L’étude du projet de loi 3 visant à baisser et à uniformiser la taxe scolaire à travers le Québec s’est amorcée à l’Assemblée nationale.

Dans un souci «d’équité fiscale interrégionale», l’objectif du gouvernement, d’ici la fin du mandat, consiste à offrir à tous les propriétaires le taux de taxation scolaire le plus bas en vigueur, soit celui appliqué dans la région des Laurentides: 0,10 $ par tranche de 100 $ d’évaluation foncière.

Cela se traduirait, pour le gouvernement, par un manque à gagner d’environ 900 millions $.

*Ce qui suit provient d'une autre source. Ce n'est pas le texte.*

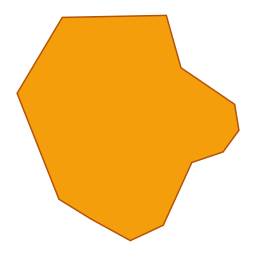 Margilan city, Ferghana, Uzbekistan (Mercator projection)
{"feature_id": "79887680B77286395999691", "entity_name": "Margilan city", "entity_type": "district", "adm_level": 2, "iso_a3": "UZB", "parent_name": "Uzbekistan", "parent_adm1": "Ferghana", "projection": "mercator", "projection_center": [71.731, 40.482], "detail": "fine", "context": "isolated", "style": "filled", "palette": "amber", "viewbox_px": 256, "rotation_deg": 0, "n_neighbors": 0, "source": "geoboundaries", "source_scale": "gbopen_adm2", "svg_char_len": 280}
<svg xmlns="http://www.w3.org/2000/svg" viewBox="0 0 256 256"><path d="M238.9,130.3L234.7,104.4L181.0,67.8L166.3,15.4L62.3,17.4L17.1,93.3L59.0,199.3L91.1,219.1L130.3,240.6L163.3,225.2L191.8,162.5L223.1,151.9L238.9,130.3Z" fill="#f59e0b" stroke="#b45309" stroke-width="1.5"/></svg>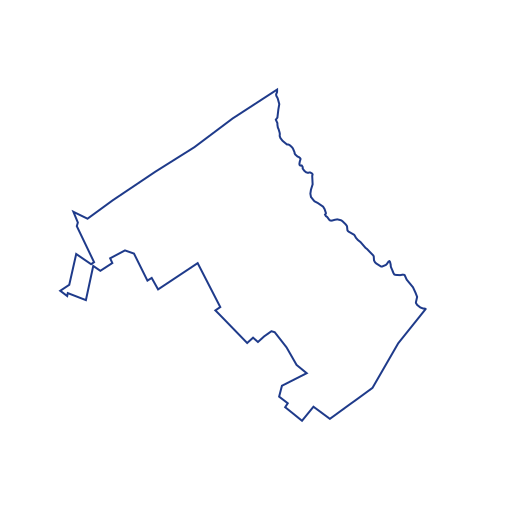 outline of Windsor, Vermont, United States of America, rotated 307°
{"feature_id": "52423323B43011596920250", "entity_name": "Windsor", "entity_type": "district", "adm_level": 2, "iso_a3": "USA", "parent_name": "United States of America", "parent_adm1": "Vermont", "projection": "robinson", "projection_center": [-72.472, 43.592], "detail": "fine", "context": "isolated", "style": "outline", "palette": "blue", "viewbox_px": 512, "rotation_deg": 307, "n_neighbors": 0, "source": "geoboundaries", "source_scale": "gbopen_adm2", "svg_char_len": 2310}
<svg xmlns="http://www.w3.org/2000/svg" viewBox="0 0 512 512"><g transform="rotate(307 256 256)"><path d="M401.6,172.7L351.9,154.6L305.8,141.3L262.8,124.9L214.4,108.1L184.4,99.0L181.4,83.6L175.5,93.6L172.0,94.9L153.6,130.4L150.2,129.2L149.4,111.2L120.6,124.2L110.4,120.6L110.4,129.3L113.1,128.0L118.4,146.7L150.1,132.0L150.5,140.6L163.9,145.5L166.4,140.9L181.6,148.0L184.5,157.1L171.0,184.1L175.7,185.9L170.4,197.9L215.2,213.7L193.7,258.2L188.1,256.3L187.3,262.0L181.2,301.3L189.0,302.8L188.5,309.3L196.8,310.9L205.2,313.6L206.4,316.8L201.4,335.4L193.4,354.0L192.9,367.0L168.0,354.8L157.6,359.1L157.5,370.0L152.8,370.3L152.1,391.9L170.2,392.6L170.4,413.0L194.3,420.3L203.9,423.3L220.8,428.4L271.9,422.1L315.7,423.4L315.8,423.3L315.6,422.5L314.6,421.0L313.8,418.2L313.9,414.2L314.7,412.1L315.2,411.6L320.3,409.3L322.6,405.6L325.5,400.2L327.8,390.6L330.2,386.2L330.0,385.4L329.3,384.3L327.5,382.7L325.2,379.3L324.6,378.1L324.5,377.5L325.0,376.2L325.9,374.6L326.0,374.6L328.1,370.9L328.7,370.0L330.2,368.7L331.9,366.6L332.2,365.7L331.4,365.2L328.3,365.3L327.0,365.1L323.4,363.0L322.9,362.3L322.8,361.5L322.4,356.5L322.6,354.8L323.5,352.9L326.5,350.3L327.0,349.4L327.8,344.1L328.4,340.5L328.4,338.5L329.8,332.1L330.0,331.2L330.1,327.6L330.7,324.8L331.7,322.6L332.0,321.7L331.2,315.3L331.3,314.2L331.6,313.5L334.3,311.0L334.8,310.2L335.3,308.3L335.8,304.3L335.8,302.9L335.6,302.1L334.2,298.9L332.4,297.2L329.8,295.2L329.0,293.9L329.0,292.7L330.0,289.4L329.9,287.8L330.6,286.2L331.9,286.3L332.5,285.8L334.7,282.6L335.8,279.9L335.5,273.4L334.9,269.9L335.0,269.1L336.2,264.4L338.5,261.9L342.0,260.0L347.3,258.1L353.9,252.6L354.9,252.3L355.3,252.0L355.6,251.1L355.4,249.4L355.4,249.2L354.9,248.4L353.7,247.5L353.0,245.6L353.1,243.4L353.9,240.7L355.1,239.8L355.8,238.1L355.7,237.8L354.9,237.0L354.9,236.2L355.1,235.8L355.7,235.2L357.6,234.2L360.3,233.2L360.7,232.4L360.8,230.6L360.4,229.3L360.7,226.2L361.2,225.1L361.9,224.5L363.8,221.3L364.4,219.9L364.7,217.8L364.8,215.9L364.4,214.5L363.7,213.6L363.9,209.2L364.0,207.7L364.9,204.5L366.1,202.7L367.9,201.5L368.9,200.4L370.9,197.7L371.7,196.2L373.6,194.2L375.0,193.1L376.8,189.8L379.4,189.8L386.6,185.6L391.3,183.2L394.7,178.8L395.3,177.8L396.0,176.1L396.8,175.1L397.4,174.7L399.5,174.2L400.7,173.4L401.6,172.7Z" fill="none" stroke="#1e3a8a" stroke-width="2"/></g></svg>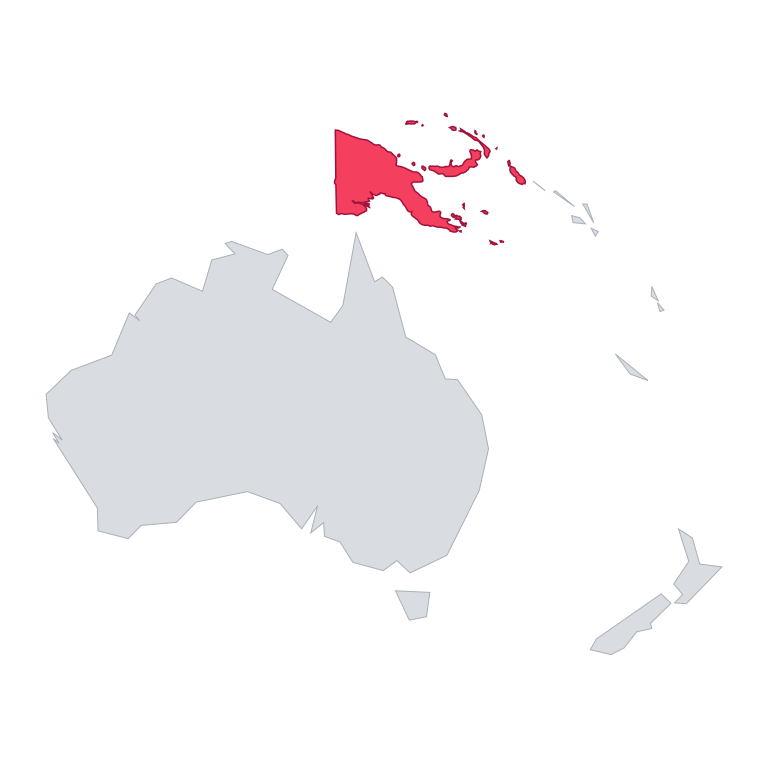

Mardi, la députée libérale Marwah Rizqy, la députée péquiste Véronique Hivon et le solidaire Vincent Marissal se sont inquiétés des répercussions que pourrait avoir la mesure sur la qualité des services fournis par le réseau de l’éducation.

«À terme, si c’est réellement près de 900 millions $ qui vont être retirés du réseau de l’éducation, moi je veux m’assurer qu’ils vont être réinjectés, (...) je veux des garanties, a déclaré Mme Ryzqy. Les besoins sont criants et urgents.»

«On demande au gouvernement d’utiliser ses surplus et de compenser tout de suite les commissions scolaires», a renchéri M. Marissal.

Les oppositions parlent également d’iniquité entre les contribuables: une maison de Westmount bénéficiera du même taux qu’une autre dans Hochelaga-Maisonneuve, à Montréal.

Par ailleurs, c’est l’ensemble des contribuables, donc aussi les locataires, qui devront compenser la baisse de taxe en assumant collectivement un meilleur financement des écoles.

«Quarante pour cent de locataires au Québec ne bénéficieront pas, eux, de cette baisse de taxe, a souligné Mme Hivon. On sait très bien que les propriétaires commerciaux auront la même baisse que les citoyens qui sont propriétaires.

«Est-ce que que c’est ça la réforme fiscale qui est la plus juste en ce moment?» s’est-elle interrogée.

Invitée à se prononcer, la Commission scolaire de Montréal a qualifié l’initiative de «précipitée». Sa présidente, Catherine Harel Bourdon, a fait valoir qu’en plus d’être inéquitable et de mettre en péril les services aux élèves provenant de milieux défavorisés, le projet de loi 3 heurte le principe d’autonomie des commissions scolaires.

Selon Mme Harel Bourdon, ce sont les élus des commissions scolaires qui doivent imposer la taxe scolaire, car elles connaissent davantage les besoins des milieux et qui sont les mieux habilitées à y répondre.

L’Association québécoise du personnel de direction des écoles s’est quant à elle inquiétée qu’une baisse de financement amène des coupes de postes de direction.

«Cette éventualité nous semble paradoxale dans un contexte où le gouvernement s’est engagé à accorder un rôle de plus en plus important aux directions en plaçant les écoles au coeur du système d’éducation», a affirmé son président, Carl Ouellet.

De son côté, l’Association des professionnels de la construction et de l’habitation du Québec est d’avis que le projet de loi 3 représente une mesure pour aider les jeunes à accéder à la propriété.

Elle appuie le projet de loi caquiste, «considérant l’importance de réduire le fardeau fiscal des Québécois, notamment des familles».